Copyright 2000 The Jerusalem Post
The Jerusalem Post
May 18, 2000, Thursday
SECTION: NEWS; Pg. 5
LENGTH: 510 words
HEADLINE: Prosecutors: JCC gunman admitted killing
BYLINE: Linda Deutsch, Ap
BODY:
LOS ANGELES - The white supremacist gunman who allegedly wounded children at a Jewish community center admitted he later killed a Filipino-American postman and said he would kill all nonwhites if he could, the government alleged in court papers seeking the death penalty.
Buford O. Furrow Jr. also declared himself to be "at war with the Jewish-controlled federal government" and said he hoped others would emulate his actions of August 10, federal prosecutors said in a motion filed Tuesday.
"The defendant explicitly stated that he is not sorry for his crimes," they added in filings submitted to US District Judge Nora Manella.
Prosecutors said that two months after his incarceration last summer, Furrow threatened to kill a Latino prison inmate and guards assigned to his housing unit.
In addition, they said, he threatened the life of the woman he referred to as his wife and her son, "including a threat to deliver the son's head to her on a platter."
Furrow is charged with killing letter carrier Joseph Ileto just hours after allegedly wounding three boys, a teenage girl, and a woman at the North Valley Jewish Community Center.
Furrow has pleaded innocent, and his team of public defenders has launched an effort to save him from the death penalty. They have argued that the federal death penalty statute is unconstitutional and that the factors presented to justify it in the Furrow case were too vague.
Among points in the government briefs was evidence of hate-crime motivation. The prosecutors said that after Furrow surrendered to the FBI in Las Vegas he told them he had killed Ileto because he was not white.
"During an interview with law enforcement authorities... the defendant described Joseph Santos Ileto as a 'Chink or Spic' and referred to Mr. Ileto as a 'target of opportunity' to murder,' " the motion said.
Furrow further admitted in the interviews that he wanted to send a message of racial hatred and to instill fear in other nonwhite persons across the country, the document said.
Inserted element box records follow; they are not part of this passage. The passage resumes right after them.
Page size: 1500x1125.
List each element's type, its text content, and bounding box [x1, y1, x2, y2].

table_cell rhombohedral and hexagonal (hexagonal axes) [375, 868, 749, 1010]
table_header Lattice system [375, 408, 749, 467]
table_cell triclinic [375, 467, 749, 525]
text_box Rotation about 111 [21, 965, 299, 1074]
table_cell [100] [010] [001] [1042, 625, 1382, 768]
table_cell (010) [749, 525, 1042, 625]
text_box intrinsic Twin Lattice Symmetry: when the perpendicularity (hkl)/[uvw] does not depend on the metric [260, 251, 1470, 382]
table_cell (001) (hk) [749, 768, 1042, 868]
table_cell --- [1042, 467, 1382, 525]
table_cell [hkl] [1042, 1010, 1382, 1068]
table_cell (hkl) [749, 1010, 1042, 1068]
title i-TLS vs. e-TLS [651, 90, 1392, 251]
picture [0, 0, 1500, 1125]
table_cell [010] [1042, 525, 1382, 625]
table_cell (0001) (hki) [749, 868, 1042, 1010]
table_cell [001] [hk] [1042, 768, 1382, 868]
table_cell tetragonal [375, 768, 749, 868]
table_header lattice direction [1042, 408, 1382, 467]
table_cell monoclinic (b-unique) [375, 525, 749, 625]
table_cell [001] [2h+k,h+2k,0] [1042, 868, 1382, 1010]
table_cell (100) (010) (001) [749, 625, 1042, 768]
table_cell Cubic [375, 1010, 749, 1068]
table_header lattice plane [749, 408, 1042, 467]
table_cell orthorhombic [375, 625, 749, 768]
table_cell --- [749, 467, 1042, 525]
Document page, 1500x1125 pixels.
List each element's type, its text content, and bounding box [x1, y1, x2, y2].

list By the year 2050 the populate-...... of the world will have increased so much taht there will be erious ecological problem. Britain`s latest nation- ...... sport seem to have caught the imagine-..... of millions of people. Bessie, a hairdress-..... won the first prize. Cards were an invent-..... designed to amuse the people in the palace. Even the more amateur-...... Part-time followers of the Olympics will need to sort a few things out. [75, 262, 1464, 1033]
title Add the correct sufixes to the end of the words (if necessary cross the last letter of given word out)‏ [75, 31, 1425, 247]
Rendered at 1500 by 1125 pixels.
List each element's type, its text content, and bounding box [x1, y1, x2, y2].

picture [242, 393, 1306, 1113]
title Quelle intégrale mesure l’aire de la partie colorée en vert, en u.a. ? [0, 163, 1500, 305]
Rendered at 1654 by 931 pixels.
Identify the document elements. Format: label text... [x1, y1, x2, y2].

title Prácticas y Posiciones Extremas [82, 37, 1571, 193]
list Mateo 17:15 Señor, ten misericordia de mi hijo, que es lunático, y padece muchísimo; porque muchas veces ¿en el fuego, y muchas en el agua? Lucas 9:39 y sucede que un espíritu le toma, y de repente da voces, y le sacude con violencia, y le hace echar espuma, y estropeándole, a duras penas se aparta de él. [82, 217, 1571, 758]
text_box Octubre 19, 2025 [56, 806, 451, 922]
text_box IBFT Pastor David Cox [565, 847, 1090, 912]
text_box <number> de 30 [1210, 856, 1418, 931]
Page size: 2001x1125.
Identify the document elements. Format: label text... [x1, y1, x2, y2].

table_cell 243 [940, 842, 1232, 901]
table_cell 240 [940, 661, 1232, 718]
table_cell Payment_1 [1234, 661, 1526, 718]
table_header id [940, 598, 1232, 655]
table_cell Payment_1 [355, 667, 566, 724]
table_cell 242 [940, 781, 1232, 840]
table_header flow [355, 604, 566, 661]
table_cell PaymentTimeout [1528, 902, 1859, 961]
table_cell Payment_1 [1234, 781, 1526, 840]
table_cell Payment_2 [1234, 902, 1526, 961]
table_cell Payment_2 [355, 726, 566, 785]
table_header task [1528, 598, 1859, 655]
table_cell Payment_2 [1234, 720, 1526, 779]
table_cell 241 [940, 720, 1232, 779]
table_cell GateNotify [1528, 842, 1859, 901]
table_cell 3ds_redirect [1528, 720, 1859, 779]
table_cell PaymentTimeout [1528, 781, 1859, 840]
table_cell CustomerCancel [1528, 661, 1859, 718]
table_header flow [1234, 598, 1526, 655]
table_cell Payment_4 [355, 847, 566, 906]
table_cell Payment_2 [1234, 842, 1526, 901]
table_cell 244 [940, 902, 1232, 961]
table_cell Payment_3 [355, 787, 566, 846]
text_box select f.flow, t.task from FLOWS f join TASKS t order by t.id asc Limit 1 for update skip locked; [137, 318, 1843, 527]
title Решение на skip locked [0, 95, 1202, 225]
As for the question of whether Furrow would be a future danger, the prosecutors said, "The defendant stated that if he could kill all nonwhite persons, he would not hesitate to do so."
Furrow has a history of treatment for mental illness, but the defense has not yet said if it will present a mental-illness defense. The lawyers are under court order to state their intentions in that regard by June 26 and to disclose the names of any experts they may use to show that Furrow was not in his right mind at the time of the shootings.
The next hearing on the death penalty issue is scheduled for June 5.
A key lawyer on Furrow's defense team is Judy Clarke, a federal public defender who handled the Unabomber case.
Defendant Theodore Kaczynski was allowed to plead guilty and received a life sentence after evidence showed he suffered from schizophrenia. Rulings in the Kaczynski case were cited in the Furrow case briefs.
The next hearing on the death penalty issue is scheduled for June 5.